Problem to solve:
Below is a listing; repeat exactly the lines from the one containing "26: (555, 267, 53.45)" to the one containing "39: (145, 281, 51.33)", both included.

Task inputs Block Start

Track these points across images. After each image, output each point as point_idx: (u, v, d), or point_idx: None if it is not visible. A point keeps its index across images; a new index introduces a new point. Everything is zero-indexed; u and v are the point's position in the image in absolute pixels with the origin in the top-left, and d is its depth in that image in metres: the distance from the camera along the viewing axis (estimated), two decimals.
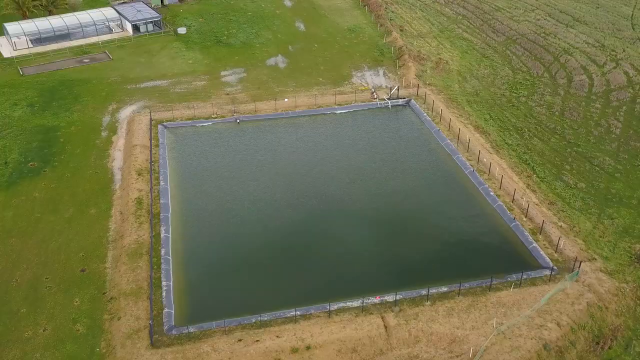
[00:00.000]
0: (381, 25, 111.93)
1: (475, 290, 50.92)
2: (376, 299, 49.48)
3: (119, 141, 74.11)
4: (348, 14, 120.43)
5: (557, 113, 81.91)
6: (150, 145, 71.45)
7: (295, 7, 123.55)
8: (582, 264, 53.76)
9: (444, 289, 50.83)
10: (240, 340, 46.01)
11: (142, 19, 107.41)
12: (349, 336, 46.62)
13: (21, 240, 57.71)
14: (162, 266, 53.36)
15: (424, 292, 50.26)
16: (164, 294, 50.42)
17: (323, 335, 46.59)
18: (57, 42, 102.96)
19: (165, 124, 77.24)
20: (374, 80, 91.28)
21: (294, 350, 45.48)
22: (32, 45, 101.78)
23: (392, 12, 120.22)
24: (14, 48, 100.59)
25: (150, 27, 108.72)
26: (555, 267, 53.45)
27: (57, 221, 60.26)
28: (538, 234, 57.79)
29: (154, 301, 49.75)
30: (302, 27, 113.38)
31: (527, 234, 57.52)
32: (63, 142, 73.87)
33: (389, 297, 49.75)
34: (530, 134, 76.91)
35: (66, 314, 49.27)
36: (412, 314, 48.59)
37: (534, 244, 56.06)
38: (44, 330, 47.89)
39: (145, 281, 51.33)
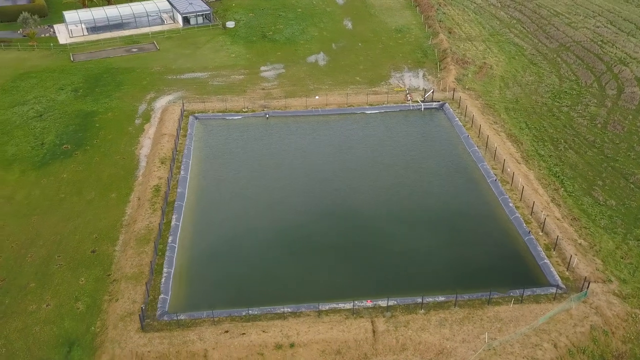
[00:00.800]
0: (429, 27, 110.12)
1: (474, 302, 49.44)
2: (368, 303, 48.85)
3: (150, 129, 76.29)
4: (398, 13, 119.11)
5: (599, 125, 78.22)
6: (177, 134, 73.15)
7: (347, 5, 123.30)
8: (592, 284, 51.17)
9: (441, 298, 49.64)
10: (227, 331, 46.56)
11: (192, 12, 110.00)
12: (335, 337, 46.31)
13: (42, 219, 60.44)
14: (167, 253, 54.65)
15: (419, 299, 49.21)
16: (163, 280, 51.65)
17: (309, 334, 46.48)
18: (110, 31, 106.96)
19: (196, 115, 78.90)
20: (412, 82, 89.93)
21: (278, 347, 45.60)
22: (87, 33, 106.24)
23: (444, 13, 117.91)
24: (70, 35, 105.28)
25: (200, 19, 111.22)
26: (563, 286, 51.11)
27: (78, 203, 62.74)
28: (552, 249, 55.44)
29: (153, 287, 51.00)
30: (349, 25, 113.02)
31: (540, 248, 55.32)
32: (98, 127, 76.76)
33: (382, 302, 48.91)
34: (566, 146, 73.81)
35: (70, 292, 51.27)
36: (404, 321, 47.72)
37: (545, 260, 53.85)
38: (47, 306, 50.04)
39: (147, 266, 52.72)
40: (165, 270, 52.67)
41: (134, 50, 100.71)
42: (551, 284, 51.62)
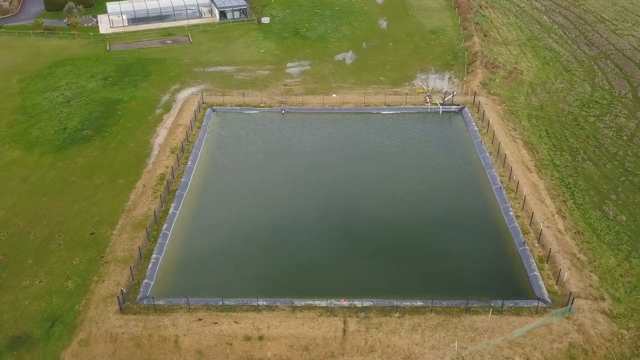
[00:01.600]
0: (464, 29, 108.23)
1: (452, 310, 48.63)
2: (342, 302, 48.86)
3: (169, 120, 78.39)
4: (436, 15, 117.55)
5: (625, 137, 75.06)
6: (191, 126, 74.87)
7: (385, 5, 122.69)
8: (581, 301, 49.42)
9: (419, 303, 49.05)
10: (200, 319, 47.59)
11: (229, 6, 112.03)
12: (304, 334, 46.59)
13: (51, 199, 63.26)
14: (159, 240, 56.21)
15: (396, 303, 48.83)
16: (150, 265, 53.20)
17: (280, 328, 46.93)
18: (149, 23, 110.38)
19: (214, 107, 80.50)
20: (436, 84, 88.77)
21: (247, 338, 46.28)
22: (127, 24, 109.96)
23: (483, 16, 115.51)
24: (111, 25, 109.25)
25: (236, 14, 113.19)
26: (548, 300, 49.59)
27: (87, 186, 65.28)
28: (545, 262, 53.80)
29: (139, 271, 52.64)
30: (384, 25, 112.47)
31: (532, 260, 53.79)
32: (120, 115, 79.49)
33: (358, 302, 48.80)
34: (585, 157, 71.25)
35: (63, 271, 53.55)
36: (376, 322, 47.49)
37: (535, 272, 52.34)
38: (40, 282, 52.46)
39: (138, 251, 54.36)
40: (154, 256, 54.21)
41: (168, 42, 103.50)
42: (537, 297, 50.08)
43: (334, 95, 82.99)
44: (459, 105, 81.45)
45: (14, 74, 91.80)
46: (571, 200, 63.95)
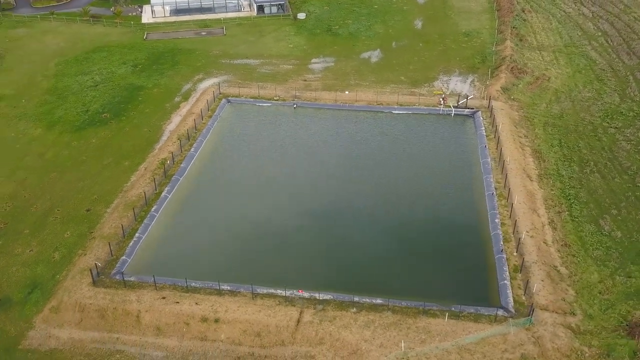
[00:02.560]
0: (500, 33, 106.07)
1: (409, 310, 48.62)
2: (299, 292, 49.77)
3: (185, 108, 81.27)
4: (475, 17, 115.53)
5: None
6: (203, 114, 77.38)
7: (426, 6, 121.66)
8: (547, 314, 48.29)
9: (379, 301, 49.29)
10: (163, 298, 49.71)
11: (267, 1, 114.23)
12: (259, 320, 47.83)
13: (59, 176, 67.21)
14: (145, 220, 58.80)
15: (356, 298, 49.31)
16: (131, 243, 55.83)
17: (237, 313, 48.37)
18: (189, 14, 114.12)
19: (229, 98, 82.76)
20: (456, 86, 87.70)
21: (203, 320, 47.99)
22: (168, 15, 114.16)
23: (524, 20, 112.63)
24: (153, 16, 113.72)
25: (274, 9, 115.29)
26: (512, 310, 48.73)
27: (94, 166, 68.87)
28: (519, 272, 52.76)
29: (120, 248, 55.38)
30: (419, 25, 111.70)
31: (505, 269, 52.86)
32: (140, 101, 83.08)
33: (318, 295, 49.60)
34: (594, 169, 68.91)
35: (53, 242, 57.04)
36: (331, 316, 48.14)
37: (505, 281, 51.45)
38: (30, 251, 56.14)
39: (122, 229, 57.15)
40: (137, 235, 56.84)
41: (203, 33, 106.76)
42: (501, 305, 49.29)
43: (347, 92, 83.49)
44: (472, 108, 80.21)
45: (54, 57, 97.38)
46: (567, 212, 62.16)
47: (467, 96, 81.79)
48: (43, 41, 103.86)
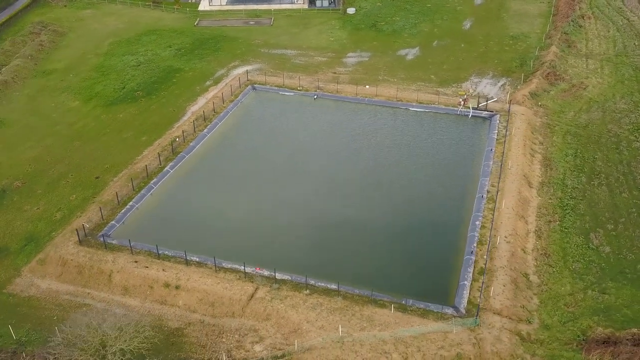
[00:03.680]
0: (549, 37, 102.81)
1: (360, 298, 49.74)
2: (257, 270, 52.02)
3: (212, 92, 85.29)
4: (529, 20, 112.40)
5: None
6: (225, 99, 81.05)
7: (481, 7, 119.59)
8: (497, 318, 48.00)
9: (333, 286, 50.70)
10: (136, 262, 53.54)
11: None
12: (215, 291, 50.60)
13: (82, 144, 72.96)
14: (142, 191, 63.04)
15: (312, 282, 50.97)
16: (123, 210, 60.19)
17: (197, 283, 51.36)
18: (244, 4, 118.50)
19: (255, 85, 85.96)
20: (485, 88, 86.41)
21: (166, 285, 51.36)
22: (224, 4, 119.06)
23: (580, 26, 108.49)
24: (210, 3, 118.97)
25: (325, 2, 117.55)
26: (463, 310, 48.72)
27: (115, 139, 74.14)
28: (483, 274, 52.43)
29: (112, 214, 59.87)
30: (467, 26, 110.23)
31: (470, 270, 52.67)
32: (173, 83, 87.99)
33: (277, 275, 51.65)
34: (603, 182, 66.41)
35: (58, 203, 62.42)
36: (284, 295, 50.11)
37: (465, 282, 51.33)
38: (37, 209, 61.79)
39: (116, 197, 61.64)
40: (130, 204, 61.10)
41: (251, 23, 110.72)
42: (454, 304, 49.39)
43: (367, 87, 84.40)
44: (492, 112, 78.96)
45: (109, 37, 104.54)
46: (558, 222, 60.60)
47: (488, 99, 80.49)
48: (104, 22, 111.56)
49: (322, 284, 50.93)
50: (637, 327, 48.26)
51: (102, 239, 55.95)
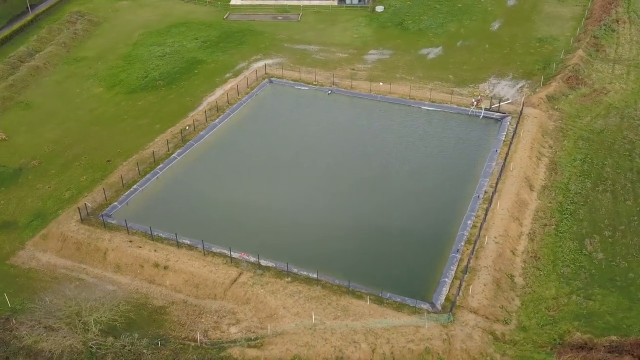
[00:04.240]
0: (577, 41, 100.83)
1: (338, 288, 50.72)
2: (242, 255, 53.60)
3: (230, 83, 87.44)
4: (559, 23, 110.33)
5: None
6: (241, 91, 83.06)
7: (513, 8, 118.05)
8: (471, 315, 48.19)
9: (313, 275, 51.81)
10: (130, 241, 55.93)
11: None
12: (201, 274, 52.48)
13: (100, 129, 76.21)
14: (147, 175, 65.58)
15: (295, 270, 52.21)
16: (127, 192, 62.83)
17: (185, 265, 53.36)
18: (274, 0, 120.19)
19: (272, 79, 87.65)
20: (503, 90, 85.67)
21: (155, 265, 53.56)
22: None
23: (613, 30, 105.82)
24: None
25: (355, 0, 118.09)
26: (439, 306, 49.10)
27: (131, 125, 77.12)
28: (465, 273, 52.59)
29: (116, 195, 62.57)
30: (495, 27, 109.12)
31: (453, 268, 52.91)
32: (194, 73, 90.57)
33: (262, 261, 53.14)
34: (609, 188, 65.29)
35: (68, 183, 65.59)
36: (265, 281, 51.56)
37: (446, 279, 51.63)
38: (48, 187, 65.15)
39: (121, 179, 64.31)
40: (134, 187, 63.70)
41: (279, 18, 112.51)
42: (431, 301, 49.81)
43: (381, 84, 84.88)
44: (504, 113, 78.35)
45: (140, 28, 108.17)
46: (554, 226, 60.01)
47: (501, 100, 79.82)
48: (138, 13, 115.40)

Task inputs Block End

Answer space:
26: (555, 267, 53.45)
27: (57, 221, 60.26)
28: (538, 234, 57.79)
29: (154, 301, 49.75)
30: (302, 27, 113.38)
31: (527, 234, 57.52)
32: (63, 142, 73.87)
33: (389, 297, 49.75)
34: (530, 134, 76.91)
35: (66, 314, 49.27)
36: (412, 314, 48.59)
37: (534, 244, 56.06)
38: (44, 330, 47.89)
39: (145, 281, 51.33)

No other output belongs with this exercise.